Absolute zero is the coldest possible temperature. Formally, it is the temperature at which entropy reaches its minimum value Figure 3. More simply put, absolute zero refers to a state in which all the energy of a system is extracted (by definition, the lowest energy state the system can have). Absolute zero is universal in the sense that all matter is in ground state at this temperature (Figure 1). Therefore, it is a natural choice as the null point for a temperature unit system.
To be precise, a system at absolute zero still possesses quantum mechanical zero-point energy, the energy of its ground state. The uncertainty principle states that the position of a particle cannot be determined with absolute precision; therefore a particle is in motion even if it is at absolute zero, and a ground state still carries a minimal amount of kinetic energy. However, in the interpretation of classical thermodynamics, kinetic energy can be zero, and the thermal energy of matter vanishes.

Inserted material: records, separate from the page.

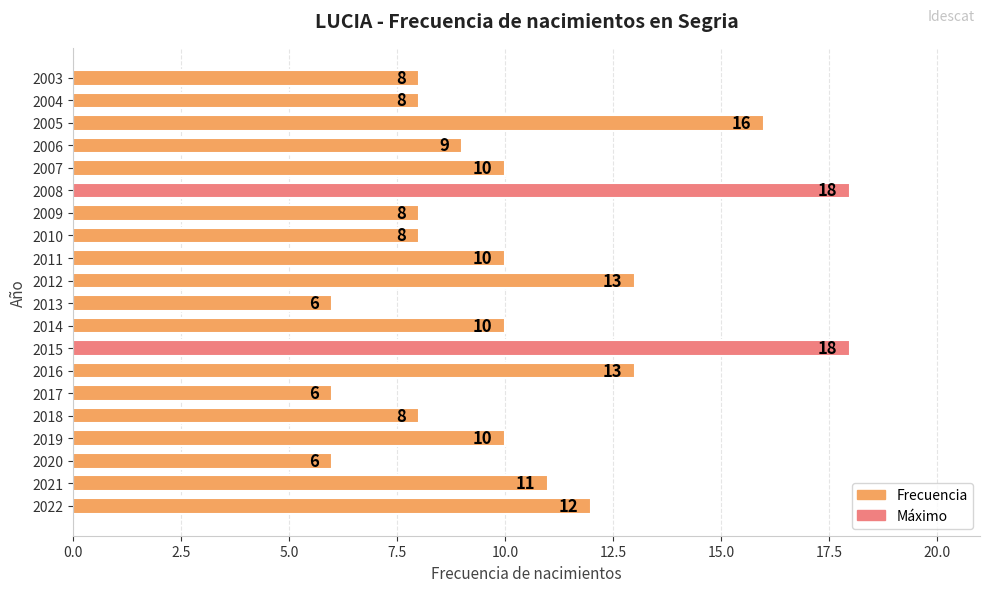

What is the greatest value displayed?

18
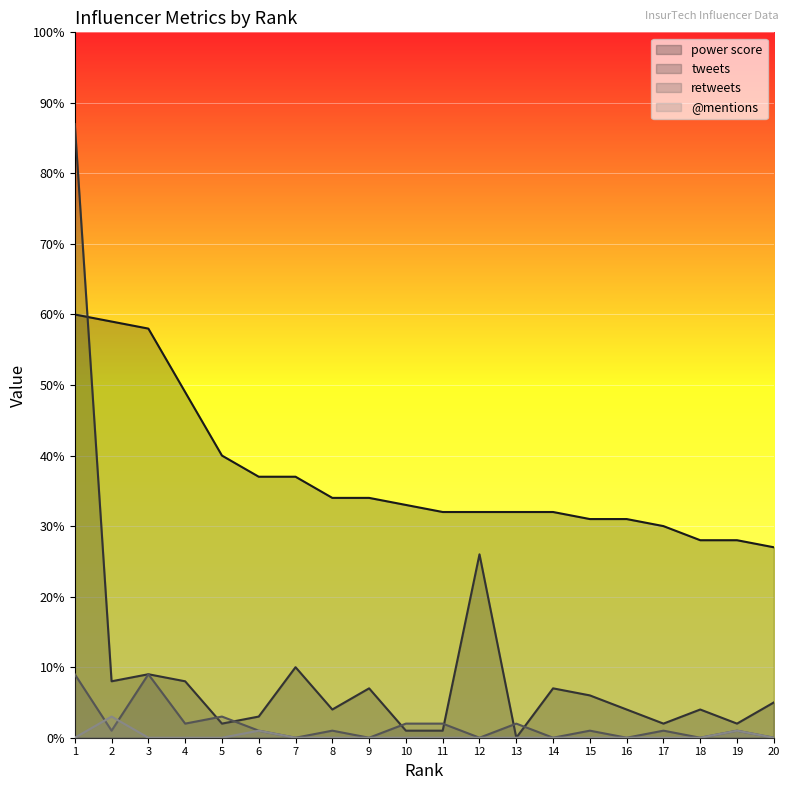

True or false: retweets has a value of -4 at 14.

False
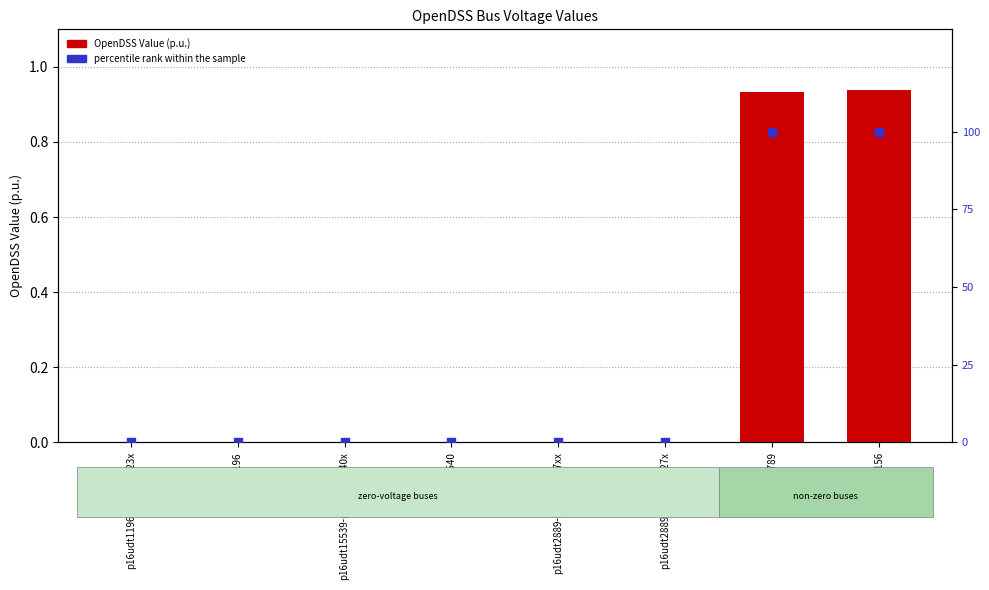

Is the value of OpenDSS Value (p.u.) at p16ulv56789 greater than the value of percentile rank within the sample at p16udt1196-p16udt3023x?

Yes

The zero point of a thermodynamic temperature scale, such as the Kelvin scale, is set at absolute zero. By international agreement, absolute zero is defined as 0K on the Kelvin scale and as -273.15° on the Celsius scale (equivalent to -459.67° on the Fahrenheit scale). Scientists have brought systems to temperatures very close to absolute zero, at which point matter exhibits quantum effects such as superconductivity and superfluidity. The lowest temperature that has been achieved in the laboratory is in the 100 pK range, where pK (pico-Kelvin) is equivalent to 10-12 K. The lowest natural temperature ever recorded is approximately 1K, observed in the rapid expansion of gases leaving the Boomerang Nebula, shown in Figure 2.